The translations of the wiki’s status page (User manual translations) are varying degrees of outdated. Only the pages of 3 languages are current.
Most are so different that starting fresh with the 6.0 English page would be closer than trying to update the old revision. Should the versions prior to 5.1 simply be deleted?
This portal table was for the program translation itself and manually updated to show coverage as detailed on the templates page , but now that we use Weblate, it is automatically updated on that website. I’ve removed those coverage columns on the wiki.
I’m aware and the issue this time is on Weblates end, waiting on them to fix/whitelist the Gramps domain. Fortunately visiting the URL directly does work.
That may be, but deletion is not the answer, I suggest simply adding a message that page is outdated and to use the English user manual kind of like how @Gioto & @Patsyblefebre are going with the followingtemplate?
I just discovered today that the French translation of the wiki is entirely missing an important chunk.
A geneanet posting exhibited a complete misunderstanding about adding to the Projects list of curated collections. (They were trying to manually download SuperTool addon via the raw.githubuser URL.)
From a quick check, it looks like “most of them” are missing the Addon Manager
Chapter 10: Navigation is the wrong place for this content anyway. The only reason it is in “Navigation” is because it is a Toolbar icon.
What do people think of moving it to Chapter 11: Plugin Manager and renaming the chapter to “Plugin Management”? (But leaving the original anchor intact for backward compatibility.) And that Toolbar mention can be reduced to a simple Glossary-like entry with a link to the full introduction in Chapter 11
It would be a good place to explain why there is a separate Plugin Manager and how it differs fro Addon Manager.
It seems that the formatting of the wiki text is preventing translation.
Additionally, probably some terms associated with tools and actions in Gramps, which are translated by humans (Weblate) and not automatically, may differ between the English documentation based on what is stated in Gramps and that in Weblate.
After reviewing the Chapter 10 section, I am even more convinced that the introduction to Addon Manager is the misplaced content for the chapter.
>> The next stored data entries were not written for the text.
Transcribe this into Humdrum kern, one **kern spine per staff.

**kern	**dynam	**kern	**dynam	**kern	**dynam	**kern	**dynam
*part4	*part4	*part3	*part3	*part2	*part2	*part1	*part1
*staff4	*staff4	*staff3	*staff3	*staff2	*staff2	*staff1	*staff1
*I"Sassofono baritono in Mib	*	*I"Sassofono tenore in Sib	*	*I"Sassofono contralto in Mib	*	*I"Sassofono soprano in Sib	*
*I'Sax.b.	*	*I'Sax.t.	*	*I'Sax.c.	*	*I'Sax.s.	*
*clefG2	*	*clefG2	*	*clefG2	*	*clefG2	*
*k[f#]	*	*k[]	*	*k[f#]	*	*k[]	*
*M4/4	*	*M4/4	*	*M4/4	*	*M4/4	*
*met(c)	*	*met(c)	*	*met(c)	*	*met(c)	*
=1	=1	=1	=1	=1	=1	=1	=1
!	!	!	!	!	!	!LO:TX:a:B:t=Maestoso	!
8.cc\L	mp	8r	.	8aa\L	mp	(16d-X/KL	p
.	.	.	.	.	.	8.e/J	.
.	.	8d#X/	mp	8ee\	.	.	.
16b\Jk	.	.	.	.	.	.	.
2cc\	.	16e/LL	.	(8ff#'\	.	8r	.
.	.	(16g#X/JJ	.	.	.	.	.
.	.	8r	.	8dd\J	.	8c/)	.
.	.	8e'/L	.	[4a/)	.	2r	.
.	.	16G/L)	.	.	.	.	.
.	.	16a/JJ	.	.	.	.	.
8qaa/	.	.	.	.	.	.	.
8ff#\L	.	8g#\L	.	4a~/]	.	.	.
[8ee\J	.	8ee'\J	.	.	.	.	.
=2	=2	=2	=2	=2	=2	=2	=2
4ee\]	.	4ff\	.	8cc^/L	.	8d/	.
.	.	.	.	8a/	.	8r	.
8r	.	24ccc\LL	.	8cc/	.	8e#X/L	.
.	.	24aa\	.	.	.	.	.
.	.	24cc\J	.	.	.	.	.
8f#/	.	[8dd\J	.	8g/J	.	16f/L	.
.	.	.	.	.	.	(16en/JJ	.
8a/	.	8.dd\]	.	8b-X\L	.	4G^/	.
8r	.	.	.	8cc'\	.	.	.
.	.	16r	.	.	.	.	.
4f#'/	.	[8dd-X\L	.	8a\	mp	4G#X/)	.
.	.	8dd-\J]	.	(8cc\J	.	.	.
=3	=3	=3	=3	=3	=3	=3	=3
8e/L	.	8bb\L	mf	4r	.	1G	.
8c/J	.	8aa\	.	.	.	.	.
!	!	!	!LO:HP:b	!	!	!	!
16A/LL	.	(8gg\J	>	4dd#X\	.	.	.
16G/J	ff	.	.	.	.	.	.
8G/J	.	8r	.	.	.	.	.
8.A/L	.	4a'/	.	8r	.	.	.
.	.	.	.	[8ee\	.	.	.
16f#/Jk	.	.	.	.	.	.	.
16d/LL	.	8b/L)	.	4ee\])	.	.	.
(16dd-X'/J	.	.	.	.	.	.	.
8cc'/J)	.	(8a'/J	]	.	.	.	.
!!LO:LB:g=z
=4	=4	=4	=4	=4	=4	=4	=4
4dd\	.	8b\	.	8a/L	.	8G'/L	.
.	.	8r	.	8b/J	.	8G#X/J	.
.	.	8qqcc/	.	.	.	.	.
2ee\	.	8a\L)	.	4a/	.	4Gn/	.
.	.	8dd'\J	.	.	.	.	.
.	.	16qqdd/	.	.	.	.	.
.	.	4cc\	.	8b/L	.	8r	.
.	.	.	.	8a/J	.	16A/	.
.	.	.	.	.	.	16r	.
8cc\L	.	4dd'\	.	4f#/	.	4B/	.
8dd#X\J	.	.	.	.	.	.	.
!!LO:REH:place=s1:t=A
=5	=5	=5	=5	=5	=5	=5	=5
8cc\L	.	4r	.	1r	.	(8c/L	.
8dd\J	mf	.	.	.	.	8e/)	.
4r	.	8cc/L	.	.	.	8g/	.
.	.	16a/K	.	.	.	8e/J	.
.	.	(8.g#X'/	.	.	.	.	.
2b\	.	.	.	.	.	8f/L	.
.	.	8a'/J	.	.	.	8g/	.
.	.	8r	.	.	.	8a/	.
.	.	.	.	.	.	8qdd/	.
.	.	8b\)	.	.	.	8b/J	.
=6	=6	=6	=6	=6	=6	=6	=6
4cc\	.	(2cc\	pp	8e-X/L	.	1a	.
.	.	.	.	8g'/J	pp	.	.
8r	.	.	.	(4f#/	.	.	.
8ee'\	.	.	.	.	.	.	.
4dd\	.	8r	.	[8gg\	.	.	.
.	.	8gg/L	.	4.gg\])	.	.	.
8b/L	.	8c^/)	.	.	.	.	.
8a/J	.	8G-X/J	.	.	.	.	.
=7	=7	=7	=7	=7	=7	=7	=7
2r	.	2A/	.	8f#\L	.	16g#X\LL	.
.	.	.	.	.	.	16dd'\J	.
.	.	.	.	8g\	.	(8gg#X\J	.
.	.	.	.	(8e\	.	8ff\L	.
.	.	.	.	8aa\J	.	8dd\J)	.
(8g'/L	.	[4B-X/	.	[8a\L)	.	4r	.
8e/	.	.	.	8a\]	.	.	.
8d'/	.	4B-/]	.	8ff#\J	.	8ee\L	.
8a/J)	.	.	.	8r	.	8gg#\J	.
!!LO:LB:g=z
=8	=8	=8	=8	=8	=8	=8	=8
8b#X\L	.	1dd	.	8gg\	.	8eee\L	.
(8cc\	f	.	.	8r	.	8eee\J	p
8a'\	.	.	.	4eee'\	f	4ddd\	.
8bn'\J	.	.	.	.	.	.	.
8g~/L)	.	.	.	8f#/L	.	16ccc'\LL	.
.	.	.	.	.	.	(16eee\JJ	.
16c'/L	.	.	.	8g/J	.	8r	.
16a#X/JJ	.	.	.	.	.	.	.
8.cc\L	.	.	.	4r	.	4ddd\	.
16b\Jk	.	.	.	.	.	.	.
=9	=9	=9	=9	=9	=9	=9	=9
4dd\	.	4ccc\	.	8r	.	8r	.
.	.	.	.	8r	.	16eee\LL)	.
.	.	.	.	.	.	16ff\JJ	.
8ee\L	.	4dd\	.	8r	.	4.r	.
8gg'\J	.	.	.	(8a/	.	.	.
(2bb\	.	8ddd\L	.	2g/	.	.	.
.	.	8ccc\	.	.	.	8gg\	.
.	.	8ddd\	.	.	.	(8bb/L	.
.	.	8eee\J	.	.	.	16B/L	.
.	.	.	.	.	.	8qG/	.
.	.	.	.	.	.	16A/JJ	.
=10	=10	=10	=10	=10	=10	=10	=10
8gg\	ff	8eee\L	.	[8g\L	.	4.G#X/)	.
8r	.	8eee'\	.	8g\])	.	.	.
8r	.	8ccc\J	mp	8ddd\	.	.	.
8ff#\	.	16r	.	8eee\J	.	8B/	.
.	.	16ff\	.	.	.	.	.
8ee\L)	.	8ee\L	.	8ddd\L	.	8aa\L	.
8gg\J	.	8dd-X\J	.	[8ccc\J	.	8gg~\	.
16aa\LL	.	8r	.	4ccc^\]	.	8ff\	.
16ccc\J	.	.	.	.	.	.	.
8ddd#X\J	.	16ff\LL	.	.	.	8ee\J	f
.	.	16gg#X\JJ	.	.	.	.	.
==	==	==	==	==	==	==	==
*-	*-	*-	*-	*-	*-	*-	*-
That chapter is more about strategies for getting more out of a feature.
The introduction would transplant easily into Chapter 11 and would help users realize that it is different from the Plugin Manager
But what Addon Manager strategies could replace it? How can users get more out of the tool?
We need to do something about this, but I’m not sure what. Translations make the search almost unusable. Are translations not in their own namespaces so that we can restrict search results? I assumed they were since the names match the Namespace:PageName format, but when I restrict to the main namespace in a search, it still returns translations. Can we re-org the Wiki somehow?
And that is what I’ve done personally, but I do think that a functioning wiki is vital to the adoption of this software by more people. I’m not sure if that needs to be a whole other conversation or what. But just knowing that search is useless means we have a lot of work to do.
That objection is a bit overly dramatic. The wiki is functioning. The search may not be useful but information content has become vastly more complete in the last few years. And the “wiki” portion continues to work… it lets contributors continue to colloratively enhance the site.
And the downloadable Manual was recently restored. (After being broken for many years. Thanks again @GaryGriffin !) The Gramps Glossary has recently evolved into a viable curated index. And the GUI-based Help buttons were just hugely enhanced to make plug-in help more useful.
But index is a symptom of a more systemic issue. That the MediaWiki CMS is not sucessfully allowing updates, nor plug-in installations.
The internal indexer also seems to ignore mediwiki tags that suppress indexing of certain (like obsolete) pages.
And translated pages tend to be “fresher” than the English base pages. (Because updates to the English pages are triggers that remind translators to update.)
I started to translate the user manual few days ago, and I ask myself for whom are you translating the manual? The answer is for those genealogists who do not have an IT or programmer background and those that are not fluent in English.
And this leads to a dilemma - the user manual is very technical and covers all aspects of Gramps. That is a lot of stuff a plain user does not care about, so why should I spend time translating all this?
My suggestion is that we divide the user manual in two - a User Guide and a Reference Manual.
The User Guide should be translated, but the Reference Manual only in English. This will solve two problems. There will be less text to translate, and search in the Reference Manual will avoid all the different language pages, which most regard useless.